Kodak, which popularized photography beginning with the Brownie box camera in 1900, had $1.3 billion in cash at the end of March. It needs to pay back $50 million in debt this year, another $50 million in 2012 and $300 million in 2013.
“We have the resources to fully pay our obligations, and we are confident that will continue to be the case,” Lanzillo said.
Investors are demanding higher compensation for the risk of insuring Kodak debt “because the company has continued to burn cash at a pretty substantial rate,” said analyst Shannon Cross of Cross Research in Livingston, N.J.
“Whether or not Kodak is ultimately somewhat successful in the ITC, the timeline has been pushed out probably by almost a year,” she added. “Every quarter you get closer to the debt that comes due, the more concerns people will have about the liquidity position that Kodak’s in.”

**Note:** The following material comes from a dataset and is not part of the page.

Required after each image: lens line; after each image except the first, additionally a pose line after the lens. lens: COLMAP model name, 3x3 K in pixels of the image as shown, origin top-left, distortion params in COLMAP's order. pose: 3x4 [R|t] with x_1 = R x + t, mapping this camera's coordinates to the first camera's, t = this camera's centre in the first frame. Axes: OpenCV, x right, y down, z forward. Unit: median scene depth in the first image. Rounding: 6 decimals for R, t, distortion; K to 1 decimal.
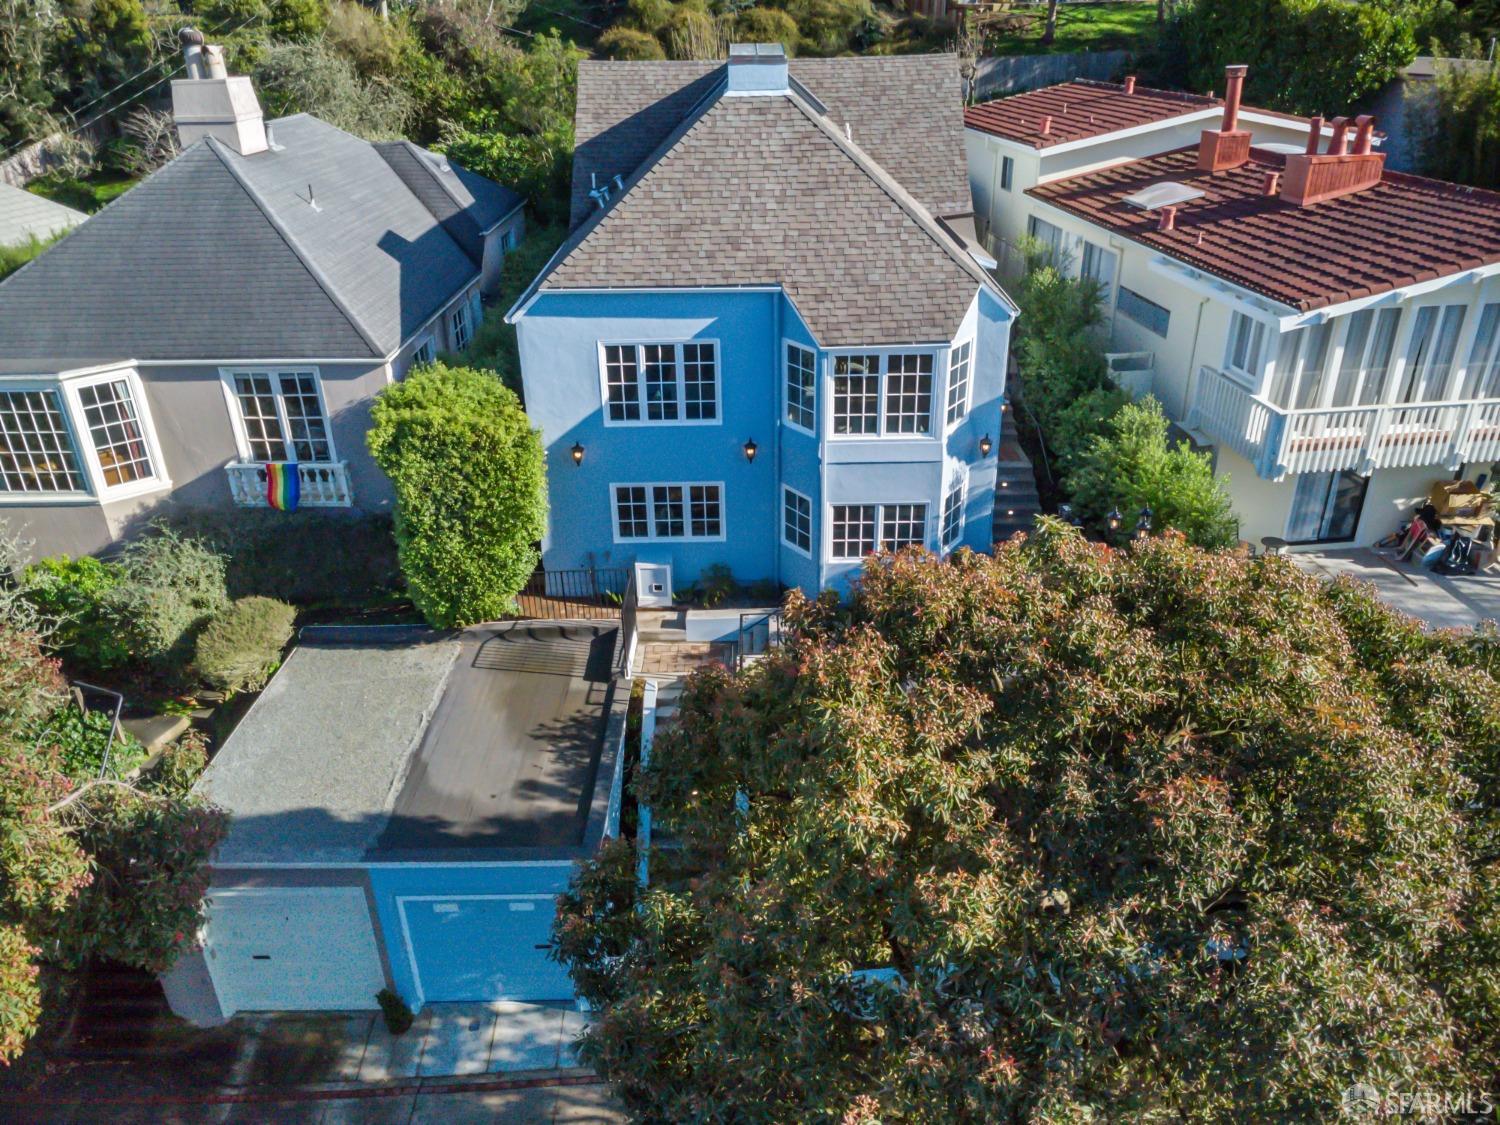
lens RADIAL K [[1053.0, 0, 757.4], [0, 1053.0, 559.3], [0, 0, 1]] dist [-0.002446, -0.000937]
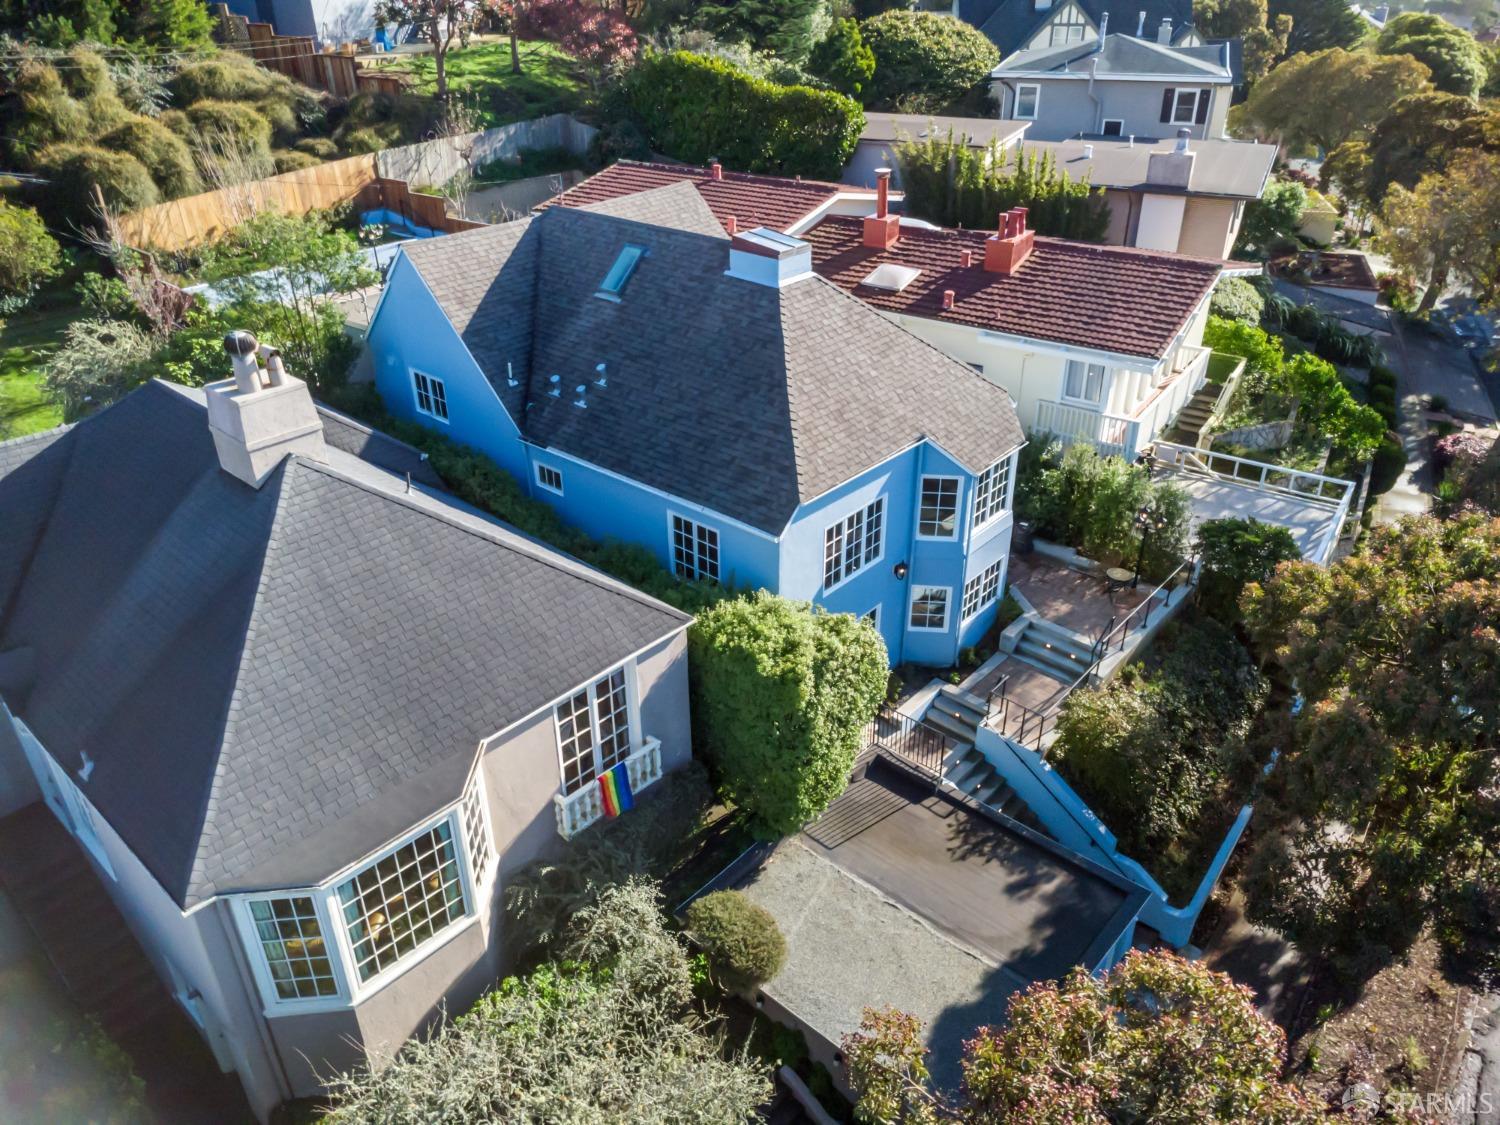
lens RADIAL K [[1053.0, 0, 757.4], [0, 1053.0, 559.3], [0, 0, 1]] dist [-0.002446, -0.000937]
pose [[0.676404, -0.363822, 0.640399, -0.918548], [0.341441, 0.925300, 0.165041, -0.382515], [-0.652607, 0.107024, 0.750100, 0.206343]]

Mining its rich array of inventions has become indispensable in Kodak’s push to reverse four years of losses and return to profitability in 2012. Kodak has a promising array of new inkjet printing, packaging and software businesses, but it needs to tap other sources of revenue before investments in those areas have time to pay off.
Kodak has amassed more than 1,000 digital-imaging patents, and almost all of today’s digital cameras rely on that technology.
After failed negotiations, Kodak filed a complaint with the commission in January 2010 against Apple, of Cupertino, Calif., and RIM, of Waterloo, Canada. It also filed two lawsuits against Apple in U.S. District Court in Rochester, but it has not specified the damages it is seeking. Both lawsuits are still pending.
In a counterclaim three months later, Apple argued that some Kodak still and video camera products violate two of Apple’s patents. One invention relates to a camera’s ability to process several images at the same time; the other enables a camera to simultaneously handle adjustments in color, sharpness and other processes.
Kodak’s victory in that case represents old technology triumphing over new and “Apple being on the losing side – a rarity indeed,” said Anthony Michael Sabino, a business law professor at St. John’s University in New York.
Phone and email messages to Apple were not immediately returned Tuesday.
Patent cases can take years to resolve, and agreements over licensing and royalty payments often emerge. The trade commission in Washington, D.C., which can order Customs to block imports of products made with contested technology, is seen as a fast-track mediator that typically resolves disputes in 12 to 18 months.